Sydney Anglo makes the following brief description in a footnote in his book (the good stuff is always in footnotes): "This very large format Fechtbuch is dated 1623 and is entirely pictorial. It is, in the main, dependent on earlier, readily-identifiable manuscript traditions including that represented by Augsburg Codex Wallerstein I.6.4.2 (see above n. 49), but it includes a remarkable section (ff 141-3) in which almost nude wrestlers strangle each other with looped kerchieves. The contests are extremely violent and several of the wrestlers have blood gushing from nose and mouth." (Anglo, p348 n.87)
Anglo's analysis is off on this, but the actual manuscript is even more interesting: it appears to be a beautifully-sketched and painted copy of Ludwig VI von Eyb's treatise of 1510. More properly, I should say that it appears to be an entry in the same manuscript tradition that spawned both Eyb's work and the earlier Codex 5278 (also at the Austrian National Library or ONB), since even those two treatises taken together cannot account for all of its contents, but the unique plays are unquestionably related to the rest. This group of manuscripts is connected in some way to those of Fiore dei Liberi, though at the present time it remains unclear whether they were originally copied from Liberi's treatise or if they are instead derived from the same older tradition that Fiore himself studied (that of Johannes Suvenus).
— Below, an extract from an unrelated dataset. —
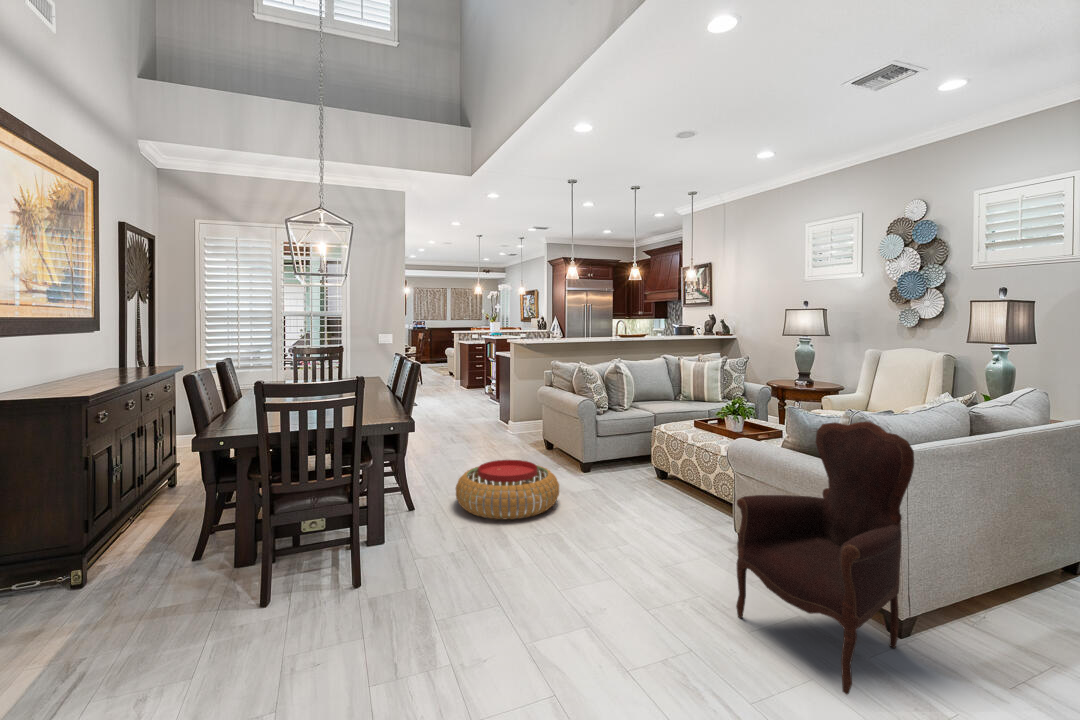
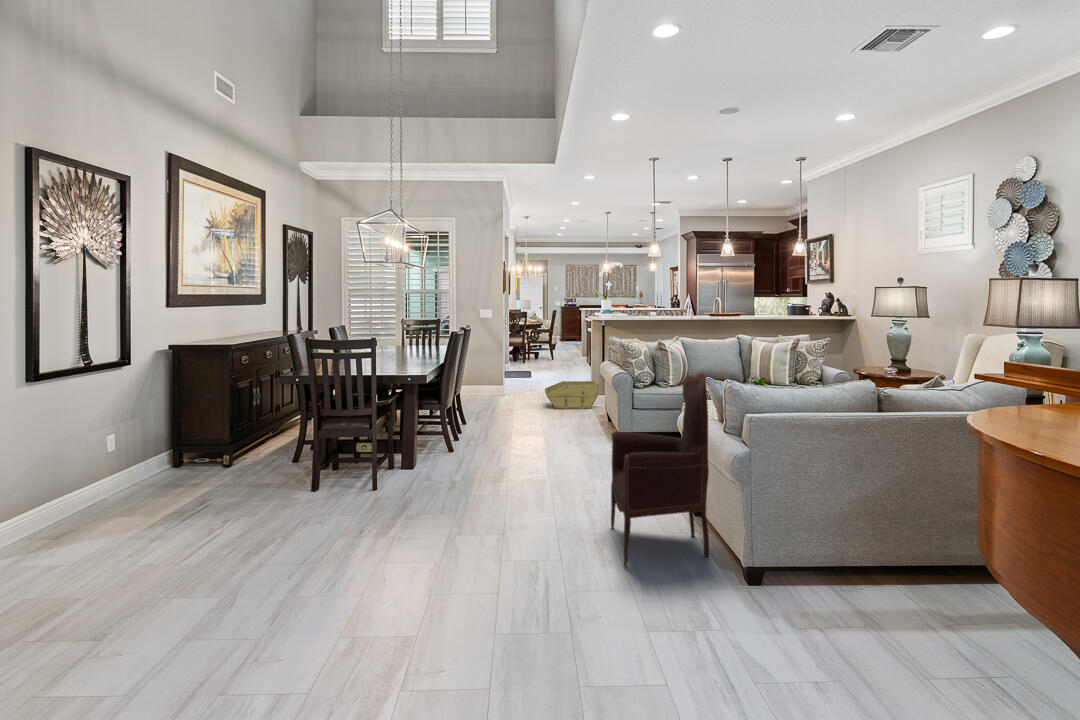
storage bin: none [453,403,514,435] -> present [545,381,599,409]
pouf: present [456,460,559,520] -> none [483,418,571,462]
The art itself is quite removed from the earlier sources, probably because they had so little artistic value in themselves. Most of the figures painted wear bright Landsknecht garb, including German weapons and armor. In some sections such as the grappling, they wear simpler grey jumpsuits instead (and occasionally sprout belts when techniques require them), presumably to avoid confusing the body position. The figures stand on a simple patch of ground, lightly shaded with a few plants growing on it, and shadows indicate when a foot is on the ground rather than in the air. (This scheme falls apart somewhat in the plays of wrestling on the ground, since for some reason the artist elected to preserve the arrangement of earlier manuscripts and so a few figures appear to be executing pins while performing headstands--no doubt a master-level technique.)
Sorting through the scans I arrive at the following breakdown:
- 1r - title page
2r-8r - spear, spear and sword
9r-59r - longsword
60r-69r - poleaxe
70r-140r - grappling (up to 128r from Eyb)
141r-143r - people strangling each other with sashes
144r-145r - armored figures from Bellifortis
146r-193r - armored fencing (mostly from Eyb)
194r-203r - longsword vs. dagger from Eyb
204r-205r - dagger
206r - dagger and buckler image from Bellifortis
207r-252r - dagger mostly from Eyb
253r-260r - longshield from Eyb
261r-285r - mounted fencing, cavalry vs. infantry
286r - mounted lance vs. rifle
287v-288r - spread of mounted skirmish in tournament?
289r-293r - mounted fencing
294r-307r - representation of a sword dance (pointed out by Roger Norling)
While this treatise is unfortunately textless like the 5278, Ludwig von Eyb's entry includes extensive text and in this way provides a valuable counterpart to the 10799. Barbara Kappelmayr and Andreas Meier have kindly transcribed it for us, and it is available as a PDF from the Gesellschaft für pragmatische Schriftlichkeit. To match up the text with the images, see the Wiktenauer article on Eyb.
Color scans of the Codex 10799 are available for free on the ONB website. Unfortunately, there doesn't seem to be a way of downloading a PDF of the images, so you'll probably have to do what I did and spend a few hours loading each image and saving it. You can access the image gallery by going to the Catalog entry and clicking the "Digitalisat" link. On the plus side, the images are delightfully-high resolution.
The Wiktenauer article for this manuscript is now online, though I haven't decided how or if I will be updating Ludwig von Eyb's article based on this manual.